Netflix: The box office hit set to break records for investors
EDINBURGH – Netflix investors have reason to gloat, with the global online TV network expected to keep growing exponentially as it rolls out its strategy for global domination. Netflix results surprised on the upside this week, with analysts raising their share price targets to take into account expected growth in the short-term. According to Investopedia, Netflix streams already account for a third of global bandwidth in peak usage times. Netflix has been spending vast sums on original content, too; so much in fact that its estimated spending for 2018 – in the region of US$13bn- is equal to the gross domestic product of a small country like Albania. Netflix was reportedly born out of its founder's frustration at being hit with a late return fee on a DVD rental and has reinvented the movie- and series-watching landscape. – Jackie Cameron
By Livia Yap
Most of the analysts with a bullish stance raised their share price targets as the 21-year-old company soothed doubts about its global prospects after issuing an upbeat outlook for the current three months with plans to add a record number of customers this year. Keybanc was less optimistic on the upside, noting that margin expansion and investment efficiency aren't exceeding expectations. The stock soared 11 percent in after-hours trading.

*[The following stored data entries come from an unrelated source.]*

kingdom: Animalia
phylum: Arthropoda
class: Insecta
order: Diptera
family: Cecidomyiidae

Here's what analysts are saying about the results:
Morgan Stanley, Benjamin Swinburne
Netflix is likely to see further growth in 2019 amid its successful expansion into new genres and growth in new geographies, analysts including Swinburne wrote in a report.

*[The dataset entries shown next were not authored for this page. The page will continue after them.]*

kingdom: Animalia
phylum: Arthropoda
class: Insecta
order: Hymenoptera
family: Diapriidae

The company has "consistently reinvested its near-term success into deepening its competitive moat," which has allowed it to find success in widely diverse markets around the world.
Netflix might add more than 25 million paid global subscribers again in 2019 and could become free cash flow positive in 2021. Morgan Stanley raised the price target to $475 from $450, just a day after cutting it from $480 before the earnings. The broker maintained its overweight rating.
RBC, Mark Mahaney
"Long-term fundamental trends remain very, very, very much intact," Mahaney wrote in a report increasing the price target by $10 to $450, keeping the outperform rating. Netflix is about as close to an "open-ended growth" story as you can find in today's market, he said.
Not only is the company's consumer value proposition "compelling", global subscriber additions and streaming revenue are "accelerating", and it has pricing power and expanding corporate margins, the analyst said.
Cowen, John Blackledge
"Set-top box integrations and bundling deals that are likely aiding in increased uptake among late adopters," analysts led by Blackledge said in a note. He raised the share price target by $30 to $430, keeping his outperform rating.
KeyBanc, Andy Hargreaves
"Improving investment efficiency or significant ancillary opportunities" are required for Netflix's stock to rise meaningfully from current levels, Hargreaves said in a report, cutting recommendation to sector weight from a previous overweight.
While the analysts continue to view Netflix's strategic positioning favorably, they do not see either happening over the next year. Shares could reach fair value at $377, the report said.
Stifel, Scott Devitt
Expects to get more granularity on the company's 2019 expense plans by line item next quarter, while the company will see easier expense comparisons in 2019 given the push toward self-produced content and content-specific marketing ramp-up in 2018.
The broker forecasts steady domestic growth and accelerating international momentum will help attract 29 million clients also next year. It kept its buy rating, raising the price target to $474 from $395.